Am reading a book called The Tipping Point. It's about fads and epidemics in fashion, life, health, etc, and how they differ from the ordinary. In particular, it mentions how people can have an influence on when things explode or implode. It's a fascinating read, and have done a lot of reflecting on myself while I've been reading it.
'Most of us don't have particularly broad and diverse groups of friends. In one well-known study, a group of psychologists asked people living in the Dyckman public housing project in northern Manhattan to name their closest friend in the project. 88% of the friends lived in the same building, and half lived on the same floor. In general, people choose friends of similar age and race. But if the friend lived down the hall, then age and race had a lot less importance. Proximity overpowered similarity. Another study, done on students at the University of Utah, found that if you ask someone why he is friendly with someone else, he'll say it is because of similar interests. But if you actually quiz the two of them on their attitudes, you'll find out that what they actually share is similar activities. We're friends with the people we do things with as much as we are with people we resemble. We don't seek out friends in other words. We associate with people who occupy the same small physical spaces that we do.'
I thought this was so interesting. It made me think of relationships and how we (I) look for perfection in our partners, but are they indeed truly the one, or does the situation just fit at the time and then we adjust our lives and personalities so that it continues to fit? I thought of all my friendships and how true this is, which perhaps explains why often we drift away from each other. But, as is says in the next quote, I'm someone who still considers friends friends even if I'm slack about keeping in touch with them.
'Six degrees of separation doesn't mean that everyone is linked to everyone else in just six steps. It means that a very small number of people are linked to everyone else in a few steps, and the rest of us are linked to the world through those special few.'
'Most of us shy away from (a) of cultivation of acquaintances.
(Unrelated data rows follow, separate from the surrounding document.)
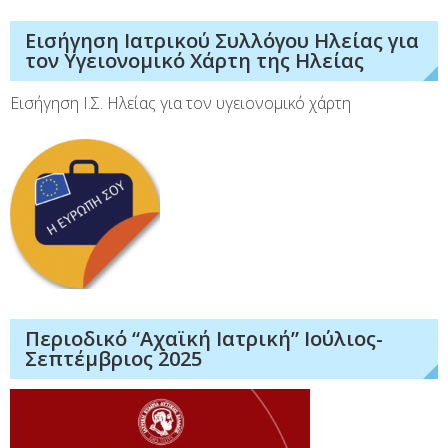
Εισήγηση Ιατρικού Συλλόγου Ηλείας για
τον Υγειονομικό Χάρτη της Ηλείας
Εισήγηση Ι.Σ. Ηλείας για τον υγειονομικό χάρτη
Περιοδικό “Αχαϊκή Ιατρική” Ιούλιος-
Σεπτέμβριος 2025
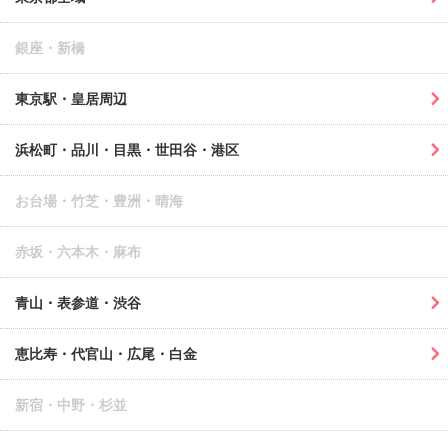
銀座・新橋
東京駅・皇居周辺
浜松町・品川・目黒・世田谷・港区
お台場・竹芝・豊洲・晴海
赤坂・六本木・麻布
青山・表参道・渋谷
恵比寿・代官山・広尾・白金
新宿・中野・杉並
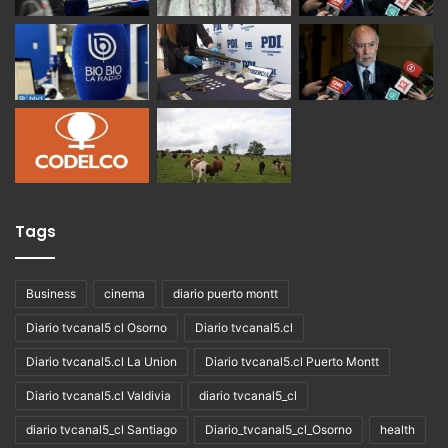
Tags
Business
cinema
diario puerto montt
Diario tvcanal5 cl Osorno
Diario tvcanal5.cl
Diario tvcanal5.cl La Union
Diario tvcanal5.cl Puerto Montt
Diario tvcanal5.cl Valdivia
diario tvcanal5_cl
diario tvcanal5_cl Santiago
Diario_tvcanal5_cl_Osorno
health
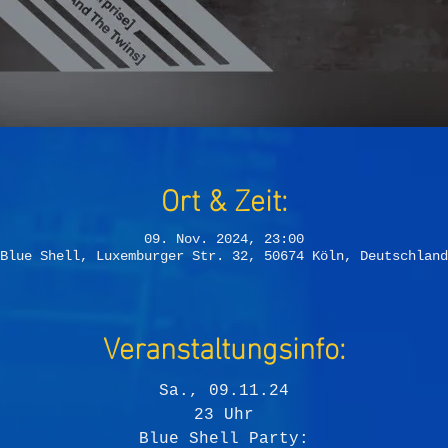
Ort & Zeit:
09. Nov. 2024, 23:00
Blue Shell, Luxemburger Str. 32, 50674 Köln, Deutschland
Veranstaltungsinfo:
Sa., 09.11.24
23 Uhr
Blue Shell Party:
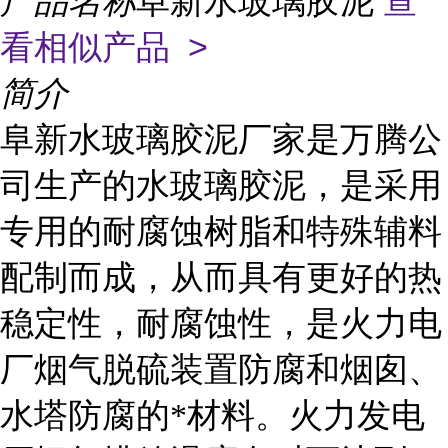
产品名称
阜新水玻璃胶泥
查
看相似产品 >
简介
阜新水玻璃胶泥厂家是万腾公
司生产的水玻璃胶泥，是采用
专用的耐腐蚀树脂和特殊辅料
配制而成，从而具有更好的热
稳定性，耐腐蚀性，是火力电
厂烟气脱硫装置防腐和烟囱、
水塔防腐的*材料。火力发电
We have our circle of friends, to whom we are devoted. Acquaintances we keep at arms length. The reason we don't send birthday cards to people we don't really care a great deal about is that we don't want to feel obliged to have dinner with them or see a movie with them or visit them when they're sick. The purpose of making an acquaintance, for most of us, is to evaluate whether we want to turn that person into a friend; we don't feel we have the time or the energy to maintain meaningful contact with everyone.'
The Connector Impusle: 'Horchow (and myself!) is quite different. The people he puts in his diary or on his computer are acquaintances -- people he might run into only once a year or once every few years -- and he doesn't shy away from the obligation that that connection requires (oops...). He has mastered what sociologists call the "weak tie", a friendly yet casual social connection. More than that, he's happy with the weak tie... He sees value and pleasure in a casual meeting.' Traits: versatility, good luck, different worlds, curiosity, self-confidence, sociability, energy.
'When Weisberg looks out at the world, or when Roger Horchow sits next to you on an airplane, they don't see the same world that the rest of us see. They see possibility, and while most of us are busily choosing whom we would like to know and rejecting the people who don't look right, Lois and Roger like them all.'
I guess I empathized with this "Connector" person, who knows everyone a bit, and few really well (as few know me really well). I only have a small group of loyal friends, and of them, I have an even smaller number would probably call me their good friend too. This is not self-pity, but the reality of changing worlds constantly and moving around. I have always wondered how I can possibly find a nice young man who could fit into all my different worlds. I have so many and I am comfortable and at home in them all, but they are just so very different, and there is no one who is just like me (not that I want there to be), with my peculiar collection of interests.
If I took a typical kiwi guy to meet my college friends, the flirts, the exes, the wild and the calm, how would he react? If I took any western guy to meet my Moroccan or Filipino or Kenyan friends, could he deal with the cross culture? If I wanted to spend an afternoon having tea with older lady friends, would that be boring? If I wanted to go out and spend an evening on the town, would that be too wild, or too much of a typical thing (i.e. expected all the time)?